• Exercise brief: Show every line in the rows below that contains the string "value", matching case exactly.

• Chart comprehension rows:
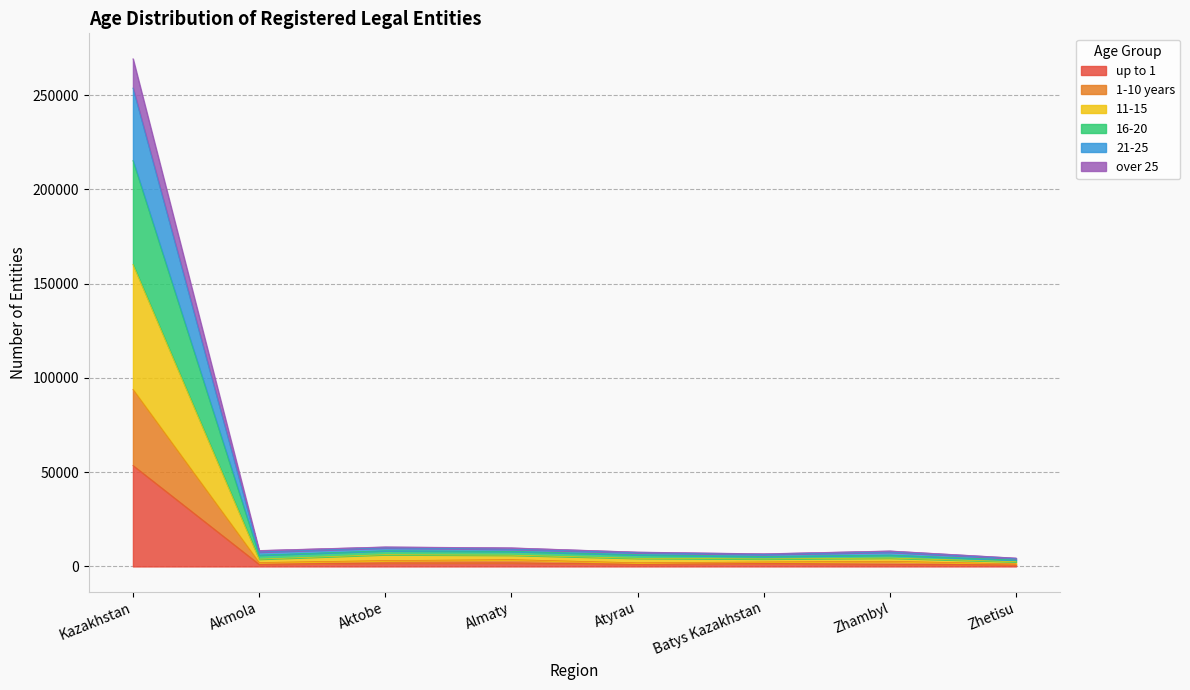

At which label does up to 1 reach its peak?

Kazakhstan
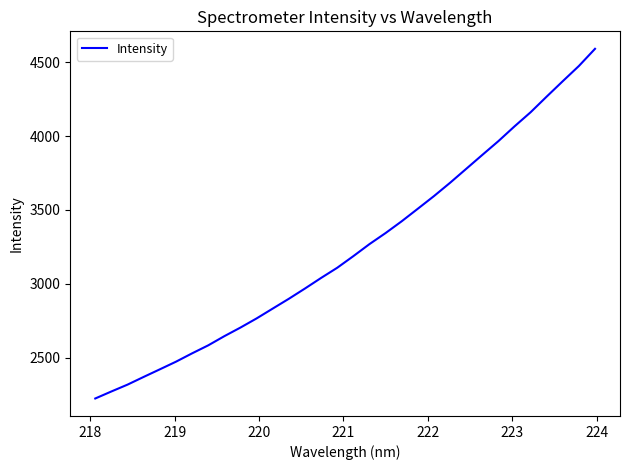

What is the smallest value displayed?

2223.2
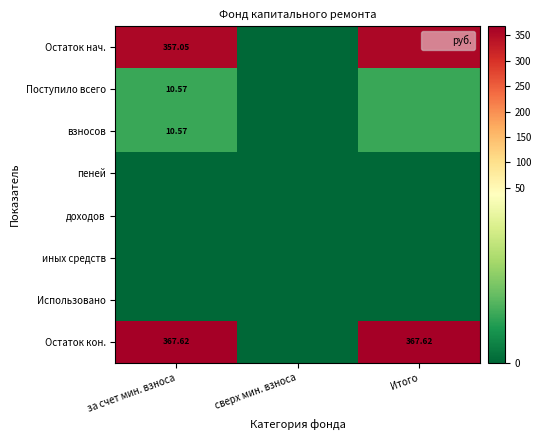

Is the value of иных средств at за счет мин. взноса greater than the value of взносов at за счет мин. взноса?

No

• Exercise output:
What is the smallest value displayed?
Is the value of иных средств at за счет мин. взноса greater than the value of взносов at за счет мин. взноса?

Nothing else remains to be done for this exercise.